However, come the night of the gig, while the band had the vinyl, they didn’t have the sleeves, with the artwork delayed somewhere down the line.
Over 30 years later, the same technical gremlins are still lurking. The free CDs that all attendees of this year’s Christmas shows are supposed to be given are stuck somewhere in the Czech Republic. “Some things never change,” singer Peter Nicholls sighs good-naturedly.
Your correspondent was at that 1983 show, as were more than likely a fair few of tonight’s impressively large turnout: demand for the show has meant that IQ upgraded from the concrete box of Islington’s O2 Academy to the more salubrious and prog-friendly Assembly Hall.
Four of the five band members on stage were also at that show, though guitarist Mike Holmes is the sole constant member, with keyboard player Neil Durant joining in 2010. But it does say something for both the staying power and consistency of IQ (not to mention progressive music as a whole) that this is the state of play in 2017.
Of course, the IQ Christmas shows are a thing of legend. Partly, it must be said, because it’s actually one of the few times that the UK get to see the band perform live during the year, but equally because of the seasonal aspect. The fact that this year, band and audience are celebrating the 20th anniversary of the Christmas shows, is again testament to their enduring appeal.

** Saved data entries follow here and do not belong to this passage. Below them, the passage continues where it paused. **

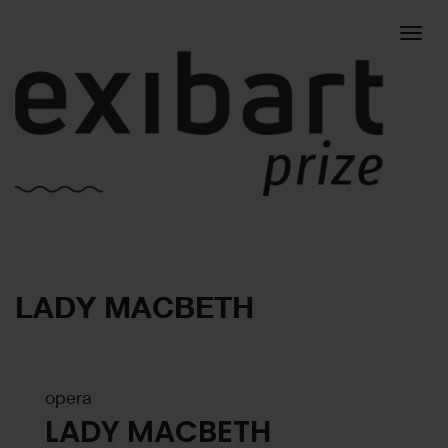
Togg
LADY MACBETH
navig
opera
LADY MACBETH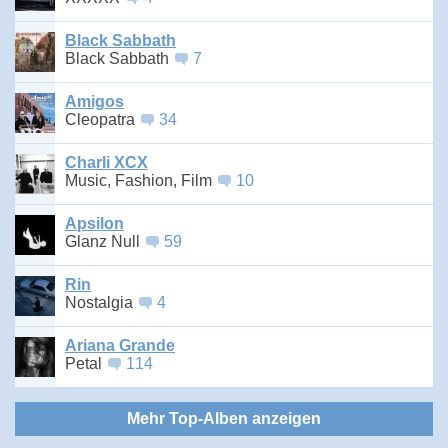
Black Sabbath
Black Sabbath
7
Amigos
Cleopatra
34
Charli XCX
Music, Fashion, Film
10
Apsilon
Glanz Null
59
Rin
Nostalgia
4
Ariana Grande
Petal
114
Mehr Top-Alben anzeigen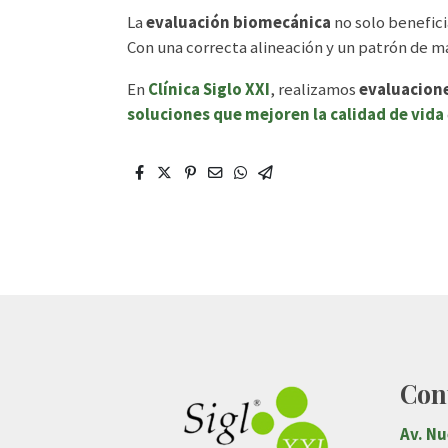
La
evaluación biomecánica
no solo beneficia
Con una correcta alineación y un patrón de 
En
Clínica Siglo XXI
, realizamos
evaluacion
soluciones que mejoren la calidad de vida
Con
Av. N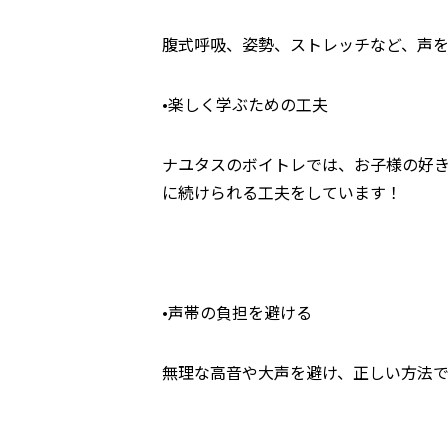
腹式呼吸、姿勢、ストレッチなど、声
•楽しく学ぶための工夫
ナユタスのボイトレでは、お子様の好
に続けられる工夫をしています！
•声帯の負担を避ける
無理な高音や大声を避け、正しい方法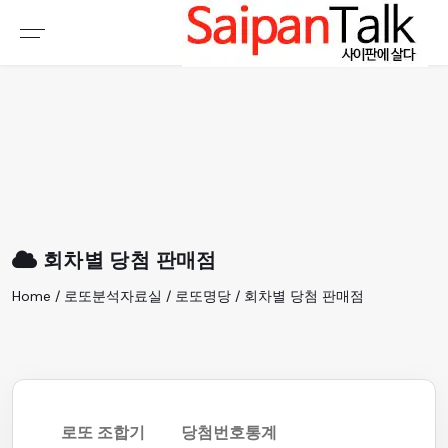
여행정보
생활정보
추천여행지
부동산
액티비티
운세
오늘날씨
로또
회차별 당첨 판매점
갤러리 & 동영상
Home / 로또분석자료실 / 로또명당 / 회차별 당첨 판매점
로또 조합기
당첨번호통계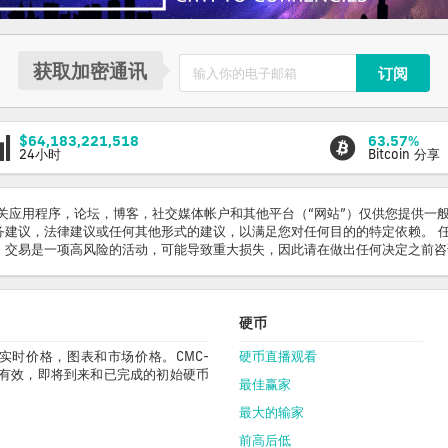
获取加密通讯
订阅
$64,183,221,518
63.57%
24小时
Bitcoin 分享
相关应用程序，论坛，博客，社交媒体帐户和其他平台（“网站”）仅供您提供一
务建议，法律建议或任何其他形式的建议，以满足您对任何目的的特定依赖。 
 交易是一项高风险的活动，可能导致重大损失，因此请在做出任何决定之前咨
硬币
易所的实时价格，图表和市场价格。CMC-
硬币直播观看
数据以及有效，即将到来和已完成的初始硬币
最佳赢家
最大的输家
前高后低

These days the Christmas shows are less about tongue-in-cheek cover versions, and this year we have the added bonus of the band airing two songs from their work-in-progress new album, due to hit stores at some point in 2018. Of these, one might be titled It’s Only Forever, and the other potentially The Flent, and while it’s difficult to make too much of works in progress, both sound suitably intricate, although nowhere near as heavy as anything from 2014’s The Road Of Bones.
By the time It’s Only Forever appears, the crowd have already been treated to both The Darkest Hour and Breathtaker, allowing IQ to find their feet sound-wise. They follow with From The Outside In and the title track of the aforementioned The Road Of Bones, both packing a resounding punch.
Nicholls is in fine voice, strong and imbued with the kind of character his 58 years brings, while Holmes’ fretwork continues to dazzle, even if he remains, visually at least, one of prog’s most understated guitarists. Behind them, Tim Esau and Paul Cook hold down a rhythmic beat, and Durant fills out the sound with colour.
The highlight of a quite wonderful show is the epic Harvest Of Souls from 2004’s Dark Matter, one of this writer’s favourites. It sums up everything there is to like about IQ: a darkly complex tale that weaves its way around you, sucking you into its heart until it spits you out, almost half an hour later, breathless from the ride…
After Until The End and Failsafe bring the set to a close, Holmes re-appears, angel’s wings bigger than ever, leading the band through a rousing Merry Christmas Everybody, before The Wake’s Headlong rounds things off with a classy flourish. Another triumph for the band’s perseverance and dedication.